On the other hand, adding fitting elements may not be wise if the effects of interest can be reasonably well estimated with simpler methods and fewer parameters. For example, if there is little variability in the curve shapes across individuals, then adding random coefficients burns up precious degrees of freedom for error. The resulting instability of fixed effect parameter estimates, and loss of power in hypothesis tests for these effects, will more than offset the modest decrease in bias achieved relative to that for a simple fixed effects model. As for variance components, is worth saying again along with Diggle et al. (1994) and others that modeling the covariance structure in D and R will usually not result in any big improvement in the estimation and testing of the fixed effect vector β. KBK have added an important message of caution in this regard.

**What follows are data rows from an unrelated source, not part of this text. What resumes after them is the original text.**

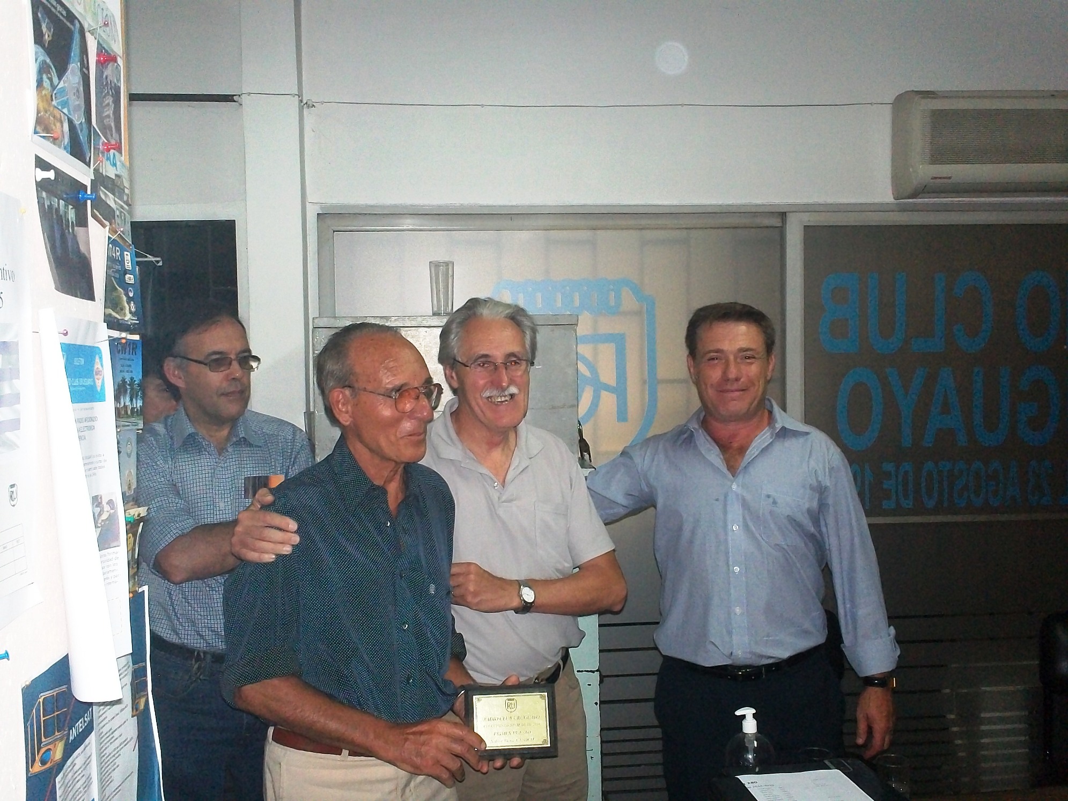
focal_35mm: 38
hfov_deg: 49.0
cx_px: 534
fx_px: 1172
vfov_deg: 37.7
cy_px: 400
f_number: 4.5
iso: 250
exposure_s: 1/30
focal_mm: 6.3
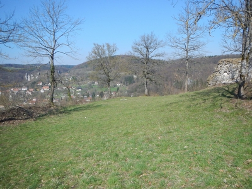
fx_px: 204
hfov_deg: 63.4
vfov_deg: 49.7
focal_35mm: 28
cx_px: 126
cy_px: 94
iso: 125
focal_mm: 5
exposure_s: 1/800
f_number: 3.9
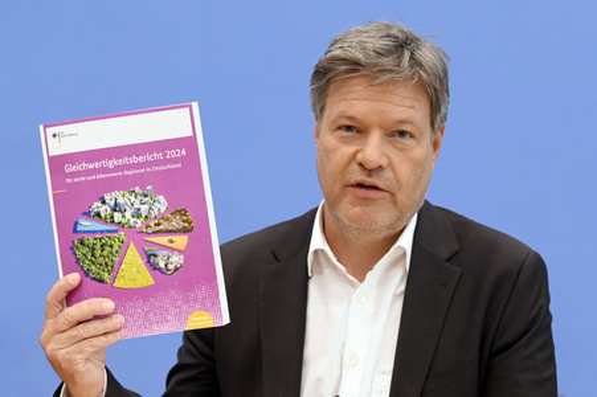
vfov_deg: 14.4
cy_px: 198
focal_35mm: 95
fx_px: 1574
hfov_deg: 21.5
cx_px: 298
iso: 3200
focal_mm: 95
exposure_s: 1/500
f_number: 5
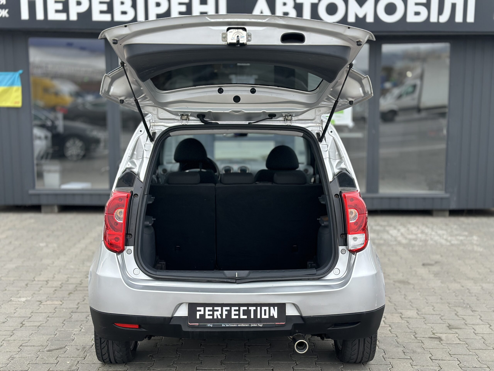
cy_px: 186
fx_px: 685
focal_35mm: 48
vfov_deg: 30.3
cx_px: 247
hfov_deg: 39.7
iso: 125
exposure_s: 1/164
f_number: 1.78
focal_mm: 6.86
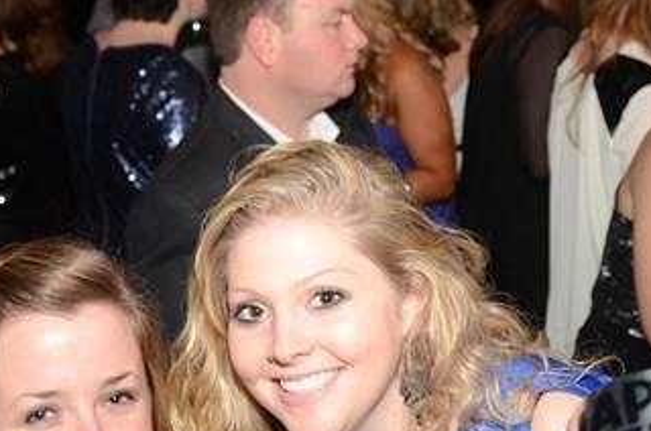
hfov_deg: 27.1
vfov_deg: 18.1
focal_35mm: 75
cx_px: 311
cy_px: 205
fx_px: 1351
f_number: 4.5
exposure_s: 1/30
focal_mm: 29
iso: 1250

If you are specifically interested in the structure of D and/or R, and have the sample size to support the investigation, then multilevel analysis is definitely for you. If you want to augment sparse or noisy data for a single individual by borrowing information from other individuals, so that you can make better predictions for that person, then this technique has much to offer. However, if it is the fixed effects in β that are your focus, then I wish we knew more about when multilevel analysis really pays off. If you have longitudinal data, it might be worth giving some consideration to the new analyses such as curve registration and differential models emerging in functional data analysis. To sum up, which method to use very much depends on your objectives.

REFERENCES

Brown, K. W., & Moskowitz, D. S. (1998). Dynamic stability of behavior: The rhythms of our interpersonal lives. Journal of Personality, 66, 105–134.

Diggle, P. J., Liang, K.-Y., & Zeger, S. L. (1994). Analysis of longitudinal data. Oxford: Clarendon Press.

Jennrich, R., & Schluchter, M. (1986). Unbalanced repeated-measures model with structured covariance matrices. Biometrics, 42, 809–820.

Little, R. J. A., & Rubin, D. B. (1987). Statistical analysis with missing data. New York: John Wiley and Sons.

Ramsay, J. 0., & Dalzell, C. (1991). Some tools for functional data analysis (with discussion). Journal of the Royal Statistical Society, Series B, 53, 539–572.

Ramsay, J. O., & Dalzell, C. (1995). Incorporating parametric effects into functional principal components analysis. Journal of the Royal Statistical Society, Series B, 57, 673–689.

Ramsay, J. O., Heckman, N., & Silverman, B. (1997). Spline smoothing with model-based penalties. Behavior Research Methods, 29(1), 99–106.

Ramsay, J. O., & Li, X. (1998). Curve registration. Journal of the Royal Statistical Society, Series B, 60, 351–363.

Ramsay, J. O., & Silverman, B. W. (1997). Functional data analysis. New York: Springer.

SAS Institute. (1995). Introduction to the MIXED procedure course notes (Tech. Rep.). Cary, NC: SAS Institute Inc.

Searle, S. R., Casella, G., & McCulloch, C. E. (1992). Variance components. New York: Wiley.